[Work required] In the data, find the word "median" and copy out every line that has it.

[Supplied data]

*** Begin section ***

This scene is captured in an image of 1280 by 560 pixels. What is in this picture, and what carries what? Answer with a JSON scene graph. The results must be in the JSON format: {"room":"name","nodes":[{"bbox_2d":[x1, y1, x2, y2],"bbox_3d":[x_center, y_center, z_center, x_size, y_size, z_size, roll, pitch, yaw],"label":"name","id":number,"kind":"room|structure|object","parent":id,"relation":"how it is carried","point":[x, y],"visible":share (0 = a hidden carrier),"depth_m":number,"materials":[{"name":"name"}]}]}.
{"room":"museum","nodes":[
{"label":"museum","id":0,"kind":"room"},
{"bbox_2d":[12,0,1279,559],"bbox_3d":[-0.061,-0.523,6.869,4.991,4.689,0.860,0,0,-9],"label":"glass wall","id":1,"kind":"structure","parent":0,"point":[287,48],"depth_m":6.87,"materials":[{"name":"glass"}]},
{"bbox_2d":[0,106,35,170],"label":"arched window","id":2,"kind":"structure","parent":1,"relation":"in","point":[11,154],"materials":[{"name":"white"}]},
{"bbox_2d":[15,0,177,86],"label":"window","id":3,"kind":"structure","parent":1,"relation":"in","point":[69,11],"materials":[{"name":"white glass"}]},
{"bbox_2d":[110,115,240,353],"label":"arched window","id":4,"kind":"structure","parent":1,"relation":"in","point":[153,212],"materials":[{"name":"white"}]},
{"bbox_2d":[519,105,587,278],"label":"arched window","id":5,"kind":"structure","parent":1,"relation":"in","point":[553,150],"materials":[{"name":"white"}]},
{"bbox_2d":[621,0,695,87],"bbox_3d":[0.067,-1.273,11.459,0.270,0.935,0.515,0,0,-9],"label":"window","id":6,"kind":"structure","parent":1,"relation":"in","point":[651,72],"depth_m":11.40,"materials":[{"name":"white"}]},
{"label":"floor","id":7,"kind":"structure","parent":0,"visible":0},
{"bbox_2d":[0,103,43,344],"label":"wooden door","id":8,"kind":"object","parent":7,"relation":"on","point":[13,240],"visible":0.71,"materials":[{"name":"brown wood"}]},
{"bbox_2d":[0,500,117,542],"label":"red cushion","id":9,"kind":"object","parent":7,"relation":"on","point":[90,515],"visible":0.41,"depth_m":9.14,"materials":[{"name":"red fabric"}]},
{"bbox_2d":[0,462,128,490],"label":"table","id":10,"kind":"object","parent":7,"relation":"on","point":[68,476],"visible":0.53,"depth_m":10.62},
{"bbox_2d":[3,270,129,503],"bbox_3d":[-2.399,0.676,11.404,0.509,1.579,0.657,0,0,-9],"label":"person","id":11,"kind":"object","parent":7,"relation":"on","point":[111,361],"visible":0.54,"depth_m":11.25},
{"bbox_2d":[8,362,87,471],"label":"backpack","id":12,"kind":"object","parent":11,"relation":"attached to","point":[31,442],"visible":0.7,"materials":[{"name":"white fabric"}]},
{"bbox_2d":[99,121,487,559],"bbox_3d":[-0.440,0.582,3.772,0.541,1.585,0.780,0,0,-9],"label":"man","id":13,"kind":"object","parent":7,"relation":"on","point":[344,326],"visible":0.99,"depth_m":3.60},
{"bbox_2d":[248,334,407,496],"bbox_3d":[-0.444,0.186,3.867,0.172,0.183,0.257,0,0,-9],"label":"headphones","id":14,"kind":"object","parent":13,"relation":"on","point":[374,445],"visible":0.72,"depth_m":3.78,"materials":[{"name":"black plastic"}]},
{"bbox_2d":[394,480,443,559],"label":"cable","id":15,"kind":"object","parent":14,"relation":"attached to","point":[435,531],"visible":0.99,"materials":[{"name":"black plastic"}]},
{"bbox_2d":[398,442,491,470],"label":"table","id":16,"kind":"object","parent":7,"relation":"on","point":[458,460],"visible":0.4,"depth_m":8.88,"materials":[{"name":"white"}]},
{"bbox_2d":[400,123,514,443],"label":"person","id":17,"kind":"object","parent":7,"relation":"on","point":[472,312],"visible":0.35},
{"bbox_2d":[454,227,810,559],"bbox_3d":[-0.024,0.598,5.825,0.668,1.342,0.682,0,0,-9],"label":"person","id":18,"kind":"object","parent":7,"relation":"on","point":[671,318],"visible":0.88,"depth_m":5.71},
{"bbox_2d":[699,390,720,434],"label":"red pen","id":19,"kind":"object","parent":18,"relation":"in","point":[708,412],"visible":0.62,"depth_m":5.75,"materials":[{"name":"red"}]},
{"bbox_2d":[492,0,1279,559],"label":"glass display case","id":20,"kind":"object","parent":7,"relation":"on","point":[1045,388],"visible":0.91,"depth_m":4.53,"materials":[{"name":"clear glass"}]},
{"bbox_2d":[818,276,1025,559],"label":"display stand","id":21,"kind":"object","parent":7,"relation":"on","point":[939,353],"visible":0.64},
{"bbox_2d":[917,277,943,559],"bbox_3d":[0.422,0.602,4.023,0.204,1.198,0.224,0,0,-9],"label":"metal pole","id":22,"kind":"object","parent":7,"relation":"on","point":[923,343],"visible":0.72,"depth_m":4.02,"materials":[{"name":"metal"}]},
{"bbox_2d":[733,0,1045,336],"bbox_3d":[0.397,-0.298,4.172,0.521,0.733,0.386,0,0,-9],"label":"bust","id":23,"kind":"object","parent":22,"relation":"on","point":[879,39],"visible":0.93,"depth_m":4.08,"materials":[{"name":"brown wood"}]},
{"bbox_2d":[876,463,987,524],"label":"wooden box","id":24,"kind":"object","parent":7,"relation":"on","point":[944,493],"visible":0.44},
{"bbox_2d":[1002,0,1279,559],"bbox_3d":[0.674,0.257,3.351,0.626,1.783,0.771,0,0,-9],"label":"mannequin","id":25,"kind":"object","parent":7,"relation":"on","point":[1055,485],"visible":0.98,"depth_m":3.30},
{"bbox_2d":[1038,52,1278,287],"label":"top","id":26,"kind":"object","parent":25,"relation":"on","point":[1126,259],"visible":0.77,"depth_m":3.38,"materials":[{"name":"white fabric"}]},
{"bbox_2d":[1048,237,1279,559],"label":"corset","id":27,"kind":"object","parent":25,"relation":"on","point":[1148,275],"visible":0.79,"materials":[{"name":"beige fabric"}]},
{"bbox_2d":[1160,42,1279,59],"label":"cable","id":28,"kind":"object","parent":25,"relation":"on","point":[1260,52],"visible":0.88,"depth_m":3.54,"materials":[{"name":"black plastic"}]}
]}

*** End section ***
*** Begin section ***

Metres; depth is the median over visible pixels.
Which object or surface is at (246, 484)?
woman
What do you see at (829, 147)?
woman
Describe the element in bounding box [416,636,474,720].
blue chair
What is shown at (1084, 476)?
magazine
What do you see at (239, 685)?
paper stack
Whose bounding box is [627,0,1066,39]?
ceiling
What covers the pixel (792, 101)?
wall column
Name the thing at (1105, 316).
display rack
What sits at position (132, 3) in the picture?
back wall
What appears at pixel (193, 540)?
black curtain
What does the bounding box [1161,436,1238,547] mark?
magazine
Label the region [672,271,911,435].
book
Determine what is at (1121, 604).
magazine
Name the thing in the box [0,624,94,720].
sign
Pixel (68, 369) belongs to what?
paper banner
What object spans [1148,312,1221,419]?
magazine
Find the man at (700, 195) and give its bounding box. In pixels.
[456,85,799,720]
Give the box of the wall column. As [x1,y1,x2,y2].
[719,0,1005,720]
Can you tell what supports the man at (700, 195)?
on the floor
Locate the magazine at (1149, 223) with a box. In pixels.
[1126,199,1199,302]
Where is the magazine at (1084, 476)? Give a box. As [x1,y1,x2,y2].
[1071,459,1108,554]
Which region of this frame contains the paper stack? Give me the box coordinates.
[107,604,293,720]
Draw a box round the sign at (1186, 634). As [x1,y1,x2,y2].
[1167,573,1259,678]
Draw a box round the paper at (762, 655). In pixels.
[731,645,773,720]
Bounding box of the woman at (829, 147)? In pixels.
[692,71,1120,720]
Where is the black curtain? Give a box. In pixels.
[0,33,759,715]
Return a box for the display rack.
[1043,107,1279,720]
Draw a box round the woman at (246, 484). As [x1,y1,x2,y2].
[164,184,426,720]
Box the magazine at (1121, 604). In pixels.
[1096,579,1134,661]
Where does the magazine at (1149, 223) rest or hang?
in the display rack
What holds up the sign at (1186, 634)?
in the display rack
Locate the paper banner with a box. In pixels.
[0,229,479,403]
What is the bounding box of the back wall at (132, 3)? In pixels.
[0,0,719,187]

*** End section ***
*** Begin section ***

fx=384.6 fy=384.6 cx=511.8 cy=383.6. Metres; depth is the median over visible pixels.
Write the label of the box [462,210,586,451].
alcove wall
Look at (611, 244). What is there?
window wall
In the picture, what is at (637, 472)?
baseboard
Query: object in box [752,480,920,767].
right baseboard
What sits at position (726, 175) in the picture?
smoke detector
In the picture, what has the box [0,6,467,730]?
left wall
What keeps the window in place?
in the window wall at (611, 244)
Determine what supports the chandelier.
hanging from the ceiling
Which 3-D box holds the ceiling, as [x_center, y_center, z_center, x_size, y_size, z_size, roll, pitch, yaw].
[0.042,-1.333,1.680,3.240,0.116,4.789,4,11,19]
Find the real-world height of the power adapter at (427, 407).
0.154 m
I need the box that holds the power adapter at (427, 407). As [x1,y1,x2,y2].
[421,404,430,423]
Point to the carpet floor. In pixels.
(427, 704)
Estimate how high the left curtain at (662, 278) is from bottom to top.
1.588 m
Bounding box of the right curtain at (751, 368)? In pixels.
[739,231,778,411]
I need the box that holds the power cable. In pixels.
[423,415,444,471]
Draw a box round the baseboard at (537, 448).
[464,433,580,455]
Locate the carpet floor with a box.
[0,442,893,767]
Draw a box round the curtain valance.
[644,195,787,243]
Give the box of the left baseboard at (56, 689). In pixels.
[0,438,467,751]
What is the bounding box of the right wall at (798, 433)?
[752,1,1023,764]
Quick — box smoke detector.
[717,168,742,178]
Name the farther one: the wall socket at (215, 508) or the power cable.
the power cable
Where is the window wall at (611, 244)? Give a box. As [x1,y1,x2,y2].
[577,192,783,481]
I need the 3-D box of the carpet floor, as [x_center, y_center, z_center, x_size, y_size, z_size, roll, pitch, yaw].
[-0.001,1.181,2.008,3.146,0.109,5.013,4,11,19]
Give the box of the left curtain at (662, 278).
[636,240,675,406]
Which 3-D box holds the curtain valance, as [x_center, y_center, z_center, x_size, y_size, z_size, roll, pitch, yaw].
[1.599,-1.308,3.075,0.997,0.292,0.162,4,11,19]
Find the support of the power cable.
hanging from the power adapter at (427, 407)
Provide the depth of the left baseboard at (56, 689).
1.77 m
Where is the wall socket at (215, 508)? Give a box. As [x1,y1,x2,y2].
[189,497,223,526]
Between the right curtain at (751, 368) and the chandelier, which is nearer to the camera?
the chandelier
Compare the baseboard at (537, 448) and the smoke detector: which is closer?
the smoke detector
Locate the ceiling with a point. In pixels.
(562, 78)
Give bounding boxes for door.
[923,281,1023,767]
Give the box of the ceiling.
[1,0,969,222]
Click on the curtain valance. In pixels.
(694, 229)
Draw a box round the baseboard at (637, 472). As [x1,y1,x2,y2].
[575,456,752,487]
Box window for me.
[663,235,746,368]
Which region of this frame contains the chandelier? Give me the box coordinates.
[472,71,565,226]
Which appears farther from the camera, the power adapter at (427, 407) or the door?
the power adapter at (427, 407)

*** End section ***

[Output of the exercise]
Metres; depth is the median over visible pixels.
fx=384.6 fy=384.6 cx=511.8 cy=383.6. Metres; depth is the median over visible pixels.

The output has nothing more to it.